◆ REQUEST A:
Decide whether each statement below agrees with the aggregate similarity measures page, answering yes or no and quoting the exact words that settle it: (i) The default value of defaultWeight is 0.5. (ii) Weights are normalized automatically during runtime. (iii) In the Employee example, the attribute name has a weight of 0.3.
◆ REQUEST B:
Answer these questions from the aggregate similarity measures page:
(i) What is the default value of ignoreNullAttributesInQuery?
(ii) Which aggregation function is called the most typically used?
(iii) Which two attributes does the Employee class contain in the example?
◆ REQUEST C:
Carry on the aggregate similarity measures page from the point where it stops.

◆ TEXT SEGMENT:
-.-.-
Aggregate

Aggregate #

The following measures for Aggregate objects are implemented:

Global similarity measures are defined by applying an aggregation function \(\Phi\) to the local similarity values. Such aggregation functions are defined by determining

  • a basic aggregation function and
  • a weight model that determines weights \(\overline{\omega}=(\omega_1,\ldots,\omega_n)\) such that \(0 \leq \omega_i \leq 1\) and \(\sum_{i=1...n} \omega_i = 1\) .

To guarantee that \(\sum_{i=1...n} \omega_i = 1\) all weights will be normalized automatically during runtime.

Global parameters of all aggregate similarity measures #

Parameter Type/Range Default Value Description
defaultWeight Weight (Double, [0,1]) 1.0 The default weight for attributes that is used if no specific weight is defined.
ignoreNullAttributesInQuery Flag (Boolean) true The parameter specifies whether missing/unspecified attributes (null attributes) in aggregate objects contained in a query should be ignored. If set to false, these null attributes are not ignored and thus have to be also null in the corresponding case objects to be evaluated with a similarity of 1.0. This is particularly useful for finding semantically equal objects.

Average #

The weighted average is the most typically used aggregation function. Each attribute contributes to the similarity (and thereby to the utility) in a way that is proportional to its weight.

Similarity: \(\Phi(s_1,\ldots,s_n)=\sum_{i=1}^n \omega_i \cdot s_i\)

For example, an Aggregate Average measure can look like:

<AggregateAverage name="AggregateAverageEmployee" class="Employee" defaultWeight="0.5">
   <AggWeight att="room" weight="0.3"/>
</AggregateAverage>

This measure would refer to the aggregate class Employee, which contains two attributes: name (String) and room (Integer). There is no given weight for name, so it uses the default weight of 0.5, while the weight for room is set as 0.3.
-.-.-
◆ SOURCE DATA:
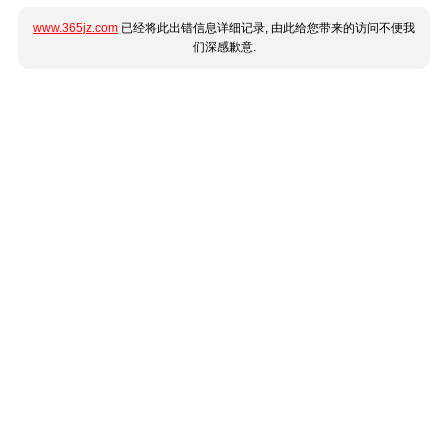
www.365jz.com
已经将此出错信息详细记录, 由此给您带来的访问不便我
们深感歉意.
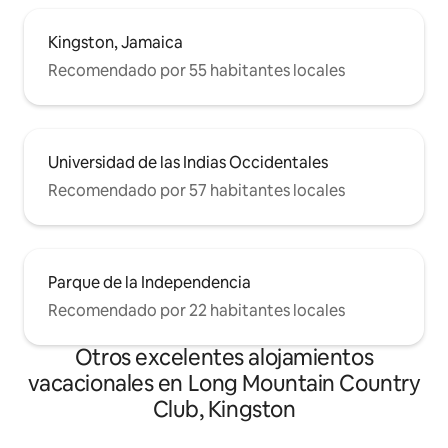
Kingston, Jamaica
Recomendado por 55 habitantes locales
Universidad de las Indias Occidentales
Recomendado por 57 habitantes locales
Parque de la Independencia
Recomendado por 22 habitantes locales
Otros excelentes alojamientos
vacacionales en Long Mountain Country
Club, Kingston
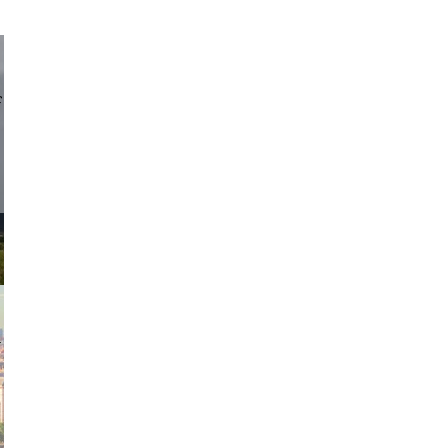
d sirlin
exanton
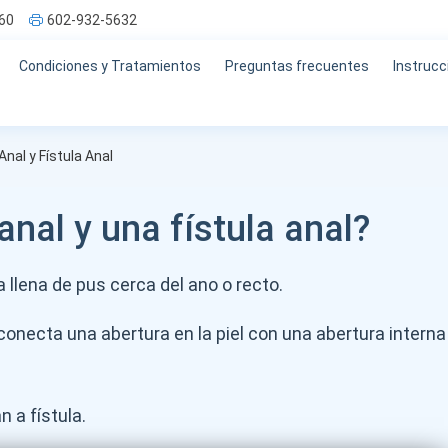
60
602-932-5632
Condiciones y Tratamientos
Preguntas frecuentes
Instrucc
nal y Fístula Anal
nal y una fístula anal?
llena de pus cerca del ano o recto.
conecta una abertura en la piel con una abertura interna
 a fístula.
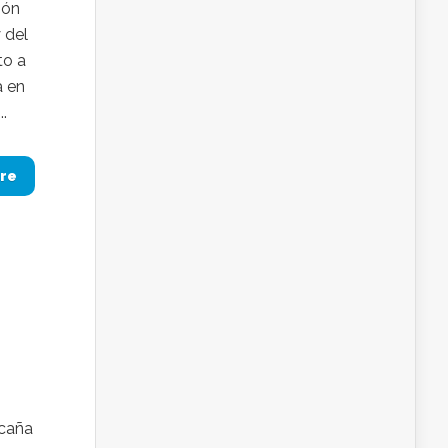
ión
 del
to a
a en
.
re
caña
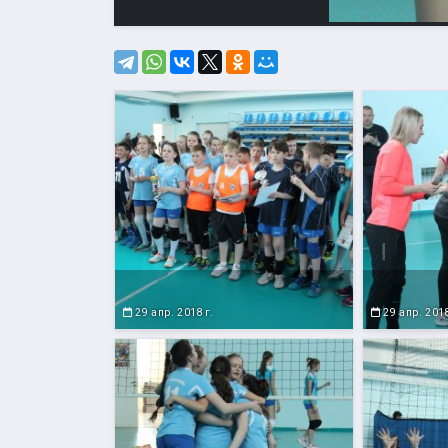
29 апр. 2018 г.
29 апр. 2018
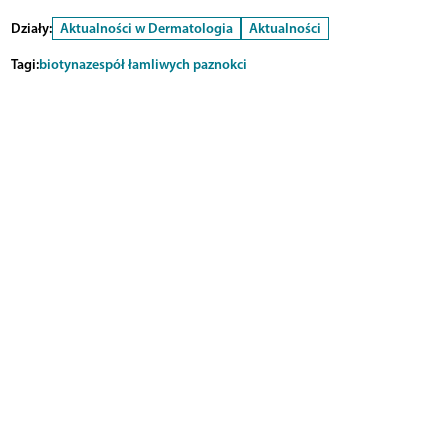
Działy:
Aktualności w Dermatologia
Aktualności
Tagi:
biotyna
zespół łamliwych paznokci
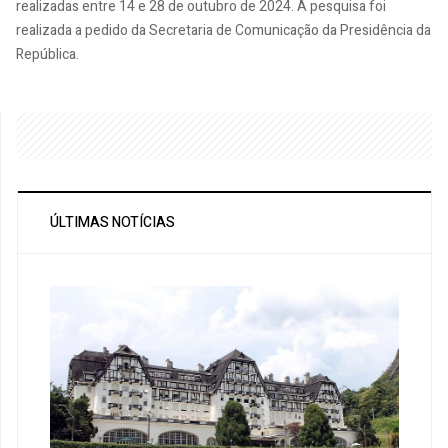
realizadas entre 14 e 28 de outubro de 2024. A pesquisa foi
realizada a pedido da Secretaria de Comunicação da Presidência da
República.
ÚLTIMAS NOTÍCIAS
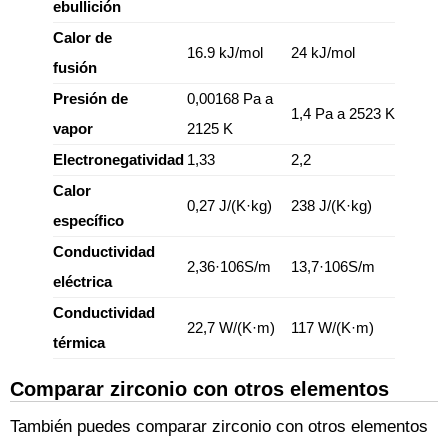
ebullición
Calor de
16.9 kJ/mol
24 kJ/mol
fusión
Presión de
0,00168 Pa a
1,4 Pa a 2523 K
vapor
2125 K
Electronegatividad
1,33
2,2
Calor
0,27 J/(K·kg)
238 J/(K·kg)
específico
Conductividad
2,36·106S/m
13,7·106S/m
eléctrica
Conductividad
22,7 W/(K·m)
117 W/(K·m)
térmica
Comparar zirconio con otros elementos
También puedes comparar zirconio con otros elementos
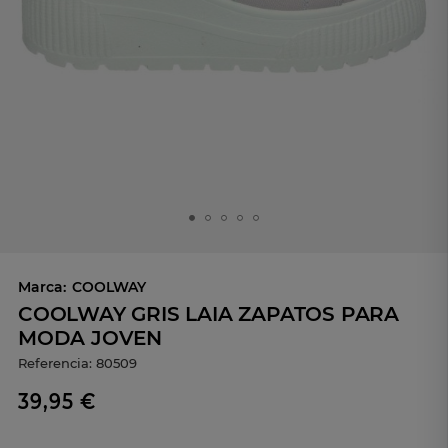
Marca:
COOLWAY
COOLWAY GRIS LAIA ZAPATOS PARA
MODA JOVEN
Referencia:
80509
39,95 €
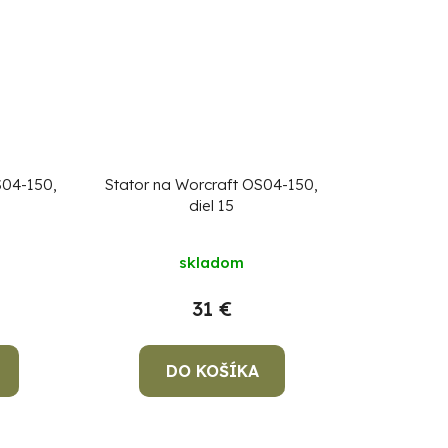
S04-150,
Stator na Worcraft OS04-150,
diel 15
skladom
31 €
DO KOŠÍKA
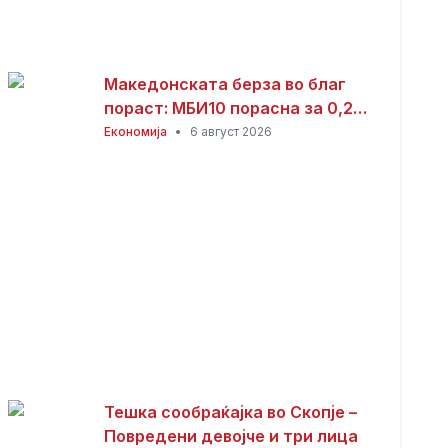
Македонската берза во благ
пораст: МБИ10 порасна за 0,26
отсто, најтргувани акциите на
Економија
•
6 август 2026
Алкалоид
Тешка сообраќајка во Скопје –
Повредени девојче и три лица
-.-.-
◆ ANSWER AREA A:
(i) No: "defaultWeight Weight (Double, [0,1]) 1.0"
(ii) Yes: "all weights will be normalized automatically during runtime"
(iii) No: "There is no given weight for name, so it uses the default weight of 0.5, while the weight for room is set as 0.3"

◆ ANSWER AREA B:
(i) true
(ii) The weighted average
(iii) name (String) and room (Integer)

◆ ANSWER AREA C:
To create this measure during runtime, the following code would be used:

SMAggregateAverageImpl aggregateAverageEmployee = (SMAggregateAverageImpl) simVal.getSimilarityModel().createSimilarityMeasure(SMAggregateAverage.NAME, ModelFactory.getDefaultModel().getAggregateSystemClass());
aggregateAverageEmployee.setDataClass(ModelFactory.getDefaultModel().getClass("Employees"));
aggregateAverageEmployee.setDefaultWeight(0.5);
aggregateAverageEmployee.setWeight("room", 0.3);
simVal.getSimilarityModel().addSimilarityMeasure(aggregateAverageEmployee, "AggregateAverageEmployee");

For example, there are two aggregate objects of the class Employee. The first one has the values name=“TestEmployee” and room=123. The second one has the values name=“TestEmployee” and room=321. The normalized weights are 0.625 for name ( \(\frac{0.5}{0.5+0.3}\) ) and 0.375 for room ( \(\frac{0.3}{0.5+0.3}\) ).

Using simple measures for the attributes, the similarity between the names is 1.0 and between the rooms 0.0. For the total similarity, the weighted average of both similarities is used. So, the similarity is \(0.625 * 1.0 + 0.375 * 0.0 = 0.625\) .

Please note the following when specifying weights: All attributes having an equal weight of e.g. 1 are equally weighted in the similarity computation. To increase the importance of one attribute please choose a value greater than 1 and to decrease the importance choose values smaller than 1. Weights will be automatically normalized (i.e., the sum equals 1.0) during similarity computation. However, they also normalized weights can be set manually. Please note that SMAggregateAverage aggregates only attributes that are contained in a query aggregate object. Consequently, the original ratio of weights might be changed during normalization if attributes are missing.

Maximum #

When using the maximum aggregation, the overall similarity is determined by the maximum local similarity. If one attribute indicates a high utility, the utility for the whole case is high.

Similarity: \(\Phi(s_1,\ldots,s_n)=\max_{i=1}^n \omega_i \cdot s_i\)

For example, an Aggregate Maximum measure can look like:

<AggregateMaximum name="AggregateMaximumEmployees" class="Employee" defaultWeight="0.5">
   <AggWeight att="room" weight="0.3"/>
</AggregateMaximum>

This measure would refer to the aggregate class Employee, which contains two attributes: name (String) and room (Integer). There is no given weight for name, so it uses the default weight of 0.5, while the weight for room is set as 0.3.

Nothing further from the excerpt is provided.